Sir Samuel Baker records that when the area was constantly under Arab merchants attack, the Tamils in the area were protected by the Sinhalese. The area which was under the Portuguese and Dutch for sometime was annexed to the Kandyan kingdom by Rajasingha II.

The Dutch captured the Kings pet tusker “Horatala” and the King found it difficult to enlist fighters to wage wars. Therefore the King by an special order issued on 09-04-1660 declared a pardon to the prisoners if they join the war.

Ferguson the government Surveyor states that the area had a population of two lakhs and twenty thousand in the eighteenth century. “Kailasa Mala” a book of poems describes how the Nagas of the peninsular were chased and area occupied by the Tamils.

This is in short what the poem says. A princess born in Tanjore had the head of a horse. She was advised to bathe in a well at Keeramalai if she was to get a head of a human. She bathed in the Keeramalai well and got a human head as predicted. This incident is commemorated up to to-date annually in the Mahavittipuram Kovil built in memory of this event.

A minister who accompanied this princess has gone to the area of the Sinhala king. This ministers name was Yalpanam alias Yalpanando. The King gave this area to the minister to-be in-charge and named the area as Yalpanam. The Europeans who arrived in the area later named this area as Jaffna or Jaffnapatam. After this a royal clan of Nallur was found who later on ruled the area including Vanni and Mannar.

In 1617 the area came under the Portuguese and in 1658 under the Dutch. Our sandesa poems narrate that Jaffna was annexed to Kotte kingdom by Sapumal Kumaraya who became the king of Kotte as Buwaneka Bahu VI (1464-1471). King Senerath in 1628 invaded Jaffna with his two step sons Vijayapala and Kumarasingha. When the Kandyan convention was signed on 02.03.1815 Jaffna was a part of the Kandyan kingdom.

In the periods of nineteen sixties Jaffna had a flourishing agricultural economy. Up country vegetables such as cabbage, carrot, leeks, tomato, beans, potato were grown there. Tobacco was a subsidiary crop. The Colombo markets were full of grapes, mangoes and varieties of fruits grown in Jaffna.
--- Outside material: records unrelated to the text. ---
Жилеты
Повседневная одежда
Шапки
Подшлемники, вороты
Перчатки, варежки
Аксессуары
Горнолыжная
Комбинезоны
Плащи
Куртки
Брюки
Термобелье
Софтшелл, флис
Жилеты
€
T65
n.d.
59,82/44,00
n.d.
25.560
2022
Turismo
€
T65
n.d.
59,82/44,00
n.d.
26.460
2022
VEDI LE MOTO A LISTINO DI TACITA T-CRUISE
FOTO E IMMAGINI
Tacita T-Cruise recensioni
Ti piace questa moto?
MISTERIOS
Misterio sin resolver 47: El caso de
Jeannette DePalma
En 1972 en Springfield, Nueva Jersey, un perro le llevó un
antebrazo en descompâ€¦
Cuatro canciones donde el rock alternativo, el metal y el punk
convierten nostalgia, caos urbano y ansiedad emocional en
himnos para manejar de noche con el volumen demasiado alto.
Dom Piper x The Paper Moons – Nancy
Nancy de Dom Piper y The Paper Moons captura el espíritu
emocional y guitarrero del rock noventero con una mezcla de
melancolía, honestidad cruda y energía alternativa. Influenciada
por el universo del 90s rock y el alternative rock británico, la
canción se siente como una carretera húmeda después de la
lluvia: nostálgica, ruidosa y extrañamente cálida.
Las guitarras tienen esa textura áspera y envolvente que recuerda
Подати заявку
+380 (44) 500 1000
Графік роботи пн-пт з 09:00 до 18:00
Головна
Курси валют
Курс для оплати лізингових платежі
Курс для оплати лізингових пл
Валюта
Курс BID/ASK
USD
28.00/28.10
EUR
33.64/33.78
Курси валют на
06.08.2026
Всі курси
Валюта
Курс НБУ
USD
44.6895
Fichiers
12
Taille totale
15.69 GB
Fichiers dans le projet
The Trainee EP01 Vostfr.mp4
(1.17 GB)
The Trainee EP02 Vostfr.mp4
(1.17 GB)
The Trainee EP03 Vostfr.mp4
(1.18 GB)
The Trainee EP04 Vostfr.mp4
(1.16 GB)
There was a strong chain of Young Farmers clubs, Co-op societies, Transport Societies of Lorry owners, Famer organisations etc; with whom I had strong links when I worked as a public servant in the area.

The then government launched a WHO/FAO/UNICEF assisted Agricultural Extension and Applied Nutrition Programme in the peninsular for the benefit of local famers and housewives. It was the golden Era of the Jaffna farmer. This was a period from 1965-70 when the Minister of Agriculture was late Mr. M. D. Banda in the Dudly Senanayake Cabinet.